Chapter 34:

Chapter 34 — Shadows in the Bell Tower

The Hero Who Shouldn’t Exist


The echoes of the cathedral’s bell were wrong.
They weren’t ringing to announce prayer time—they were signaling something else. Something only the old factions remembered.

Kael’s boots pounded the stone spiral of the bell tower, each step shaking dust from the ancient walls. The narrow space smelled of rusted metal and candle soot.

Below, in the cathedral’s courtyard, soldiers clashed with robed figures. From above, Kael could see crimson magic arcs tearing through the ranks—magic that shouldn’t exist anymore.

He climbed faster.
If this is what I think it is, they’ve broken the Pact.

Halfway up, a deep vibration rattled the tower. The bell above him groaned, chains straining. Then, a voice—not human—slithered through the stone.
“You should not have come here, Kael of the Forgotten Thread.”

The air shimmered.
A figure formed from shadow and molten gold stepped out of the wall, its face concealed under an executioner’s hood, its voice like ringing iron.
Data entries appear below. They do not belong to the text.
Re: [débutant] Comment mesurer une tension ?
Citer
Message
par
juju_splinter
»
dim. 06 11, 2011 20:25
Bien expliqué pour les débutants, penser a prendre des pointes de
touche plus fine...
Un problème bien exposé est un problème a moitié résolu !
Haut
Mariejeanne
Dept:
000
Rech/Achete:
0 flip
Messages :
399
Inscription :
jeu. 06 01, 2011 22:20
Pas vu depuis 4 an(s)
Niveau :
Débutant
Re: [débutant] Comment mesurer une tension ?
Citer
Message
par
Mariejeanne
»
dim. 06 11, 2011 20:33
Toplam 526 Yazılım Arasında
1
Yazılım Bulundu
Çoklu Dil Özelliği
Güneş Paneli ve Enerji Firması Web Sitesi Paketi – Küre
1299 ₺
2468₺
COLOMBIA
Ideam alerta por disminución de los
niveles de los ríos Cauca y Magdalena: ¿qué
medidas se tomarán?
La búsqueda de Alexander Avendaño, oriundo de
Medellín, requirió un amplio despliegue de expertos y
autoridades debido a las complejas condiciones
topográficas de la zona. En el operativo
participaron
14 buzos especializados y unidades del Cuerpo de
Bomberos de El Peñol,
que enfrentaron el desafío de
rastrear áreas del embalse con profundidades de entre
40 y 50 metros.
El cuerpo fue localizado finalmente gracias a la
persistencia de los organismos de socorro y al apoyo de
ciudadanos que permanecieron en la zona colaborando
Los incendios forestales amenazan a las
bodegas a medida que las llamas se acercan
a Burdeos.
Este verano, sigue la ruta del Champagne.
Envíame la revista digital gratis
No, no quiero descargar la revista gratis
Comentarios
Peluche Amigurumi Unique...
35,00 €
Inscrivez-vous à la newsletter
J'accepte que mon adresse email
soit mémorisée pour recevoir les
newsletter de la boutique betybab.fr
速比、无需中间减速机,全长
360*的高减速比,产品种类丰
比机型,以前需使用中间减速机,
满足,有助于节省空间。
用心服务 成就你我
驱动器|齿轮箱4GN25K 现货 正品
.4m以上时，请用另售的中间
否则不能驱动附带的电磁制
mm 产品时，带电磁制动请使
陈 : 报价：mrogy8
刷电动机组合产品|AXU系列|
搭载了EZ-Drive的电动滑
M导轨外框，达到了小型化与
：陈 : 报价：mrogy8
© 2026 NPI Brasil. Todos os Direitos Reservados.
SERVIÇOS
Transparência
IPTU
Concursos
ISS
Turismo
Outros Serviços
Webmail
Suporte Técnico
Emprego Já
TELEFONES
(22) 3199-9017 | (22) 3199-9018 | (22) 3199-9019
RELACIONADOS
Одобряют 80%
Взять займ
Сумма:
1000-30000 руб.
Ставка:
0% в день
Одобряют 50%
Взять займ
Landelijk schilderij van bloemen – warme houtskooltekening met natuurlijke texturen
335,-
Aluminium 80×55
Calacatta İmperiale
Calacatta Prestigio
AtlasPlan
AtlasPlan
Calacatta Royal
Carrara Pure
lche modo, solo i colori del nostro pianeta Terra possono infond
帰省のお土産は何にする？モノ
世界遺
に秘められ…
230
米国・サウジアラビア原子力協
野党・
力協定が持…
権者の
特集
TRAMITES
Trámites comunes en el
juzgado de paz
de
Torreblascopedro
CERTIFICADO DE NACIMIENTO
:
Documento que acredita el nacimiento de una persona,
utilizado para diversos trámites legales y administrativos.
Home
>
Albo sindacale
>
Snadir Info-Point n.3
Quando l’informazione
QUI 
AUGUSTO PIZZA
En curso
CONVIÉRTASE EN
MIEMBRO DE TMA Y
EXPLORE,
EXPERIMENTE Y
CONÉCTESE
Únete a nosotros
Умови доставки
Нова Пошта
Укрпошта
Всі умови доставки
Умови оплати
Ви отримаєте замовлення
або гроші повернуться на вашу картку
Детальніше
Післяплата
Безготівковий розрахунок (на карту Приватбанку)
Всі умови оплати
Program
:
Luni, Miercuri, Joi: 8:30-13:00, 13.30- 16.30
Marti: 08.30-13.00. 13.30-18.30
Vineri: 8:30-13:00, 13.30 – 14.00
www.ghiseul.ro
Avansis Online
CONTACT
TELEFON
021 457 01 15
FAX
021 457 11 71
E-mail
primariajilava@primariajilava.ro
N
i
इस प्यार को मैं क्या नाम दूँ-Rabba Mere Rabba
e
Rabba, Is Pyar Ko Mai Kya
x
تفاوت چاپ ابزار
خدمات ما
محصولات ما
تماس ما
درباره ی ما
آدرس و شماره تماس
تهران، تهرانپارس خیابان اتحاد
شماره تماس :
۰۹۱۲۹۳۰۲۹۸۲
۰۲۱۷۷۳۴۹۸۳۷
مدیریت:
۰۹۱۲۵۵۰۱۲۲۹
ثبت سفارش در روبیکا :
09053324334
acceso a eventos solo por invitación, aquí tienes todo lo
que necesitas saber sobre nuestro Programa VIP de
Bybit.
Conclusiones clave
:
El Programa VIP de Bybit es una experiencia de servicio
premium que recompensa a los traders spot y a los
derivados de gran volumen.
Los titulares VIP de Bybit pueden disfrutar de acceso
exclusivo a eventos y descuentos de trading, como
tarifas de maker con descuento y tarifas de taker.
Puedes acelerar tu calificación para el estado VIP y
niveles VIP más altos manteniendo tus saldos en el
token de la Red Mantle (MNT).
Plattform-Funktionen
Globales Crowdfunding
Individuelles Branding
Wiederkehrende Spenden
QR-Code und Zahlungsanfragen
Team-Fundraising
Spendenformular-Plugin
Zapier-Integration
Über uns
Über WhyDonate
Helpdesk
Kael’s hand tightened around his weapon. “You’re from the Council’s hidden arm… the ones who vanished after the War.”

The thing chuckled, stepping closer. “The Council did not vanish. It simply… outgrew your kind.”

A glimmer of silver light surged from Kael’s blade, but the figure caught it with one palm. The magic warped—twisted—and shattered into black shards mid-air.

Pain split Kael’s vision. Not physical—deeper. Like the shadow was peeling at the edges of his soul.
“You carry Erosion marks,” the figure whispered. “You’re not supposed to be alive… and yet here you are, disrupting the balance.”

Kael lunged. His sword slashed through the figure’s form, dispersing it like smoke. But the voice remained, whispering from every corner.
“This bell is not meant for mortal ears. When it tolls the ninth time… you’ll see the truth.”

Somewhere above, the bell began to swing.
Seven tolls left.

Kael sprinted the last steps toward the top, heart hammering—not just from the climb, but from the knowledge that whatever waited there would change everything.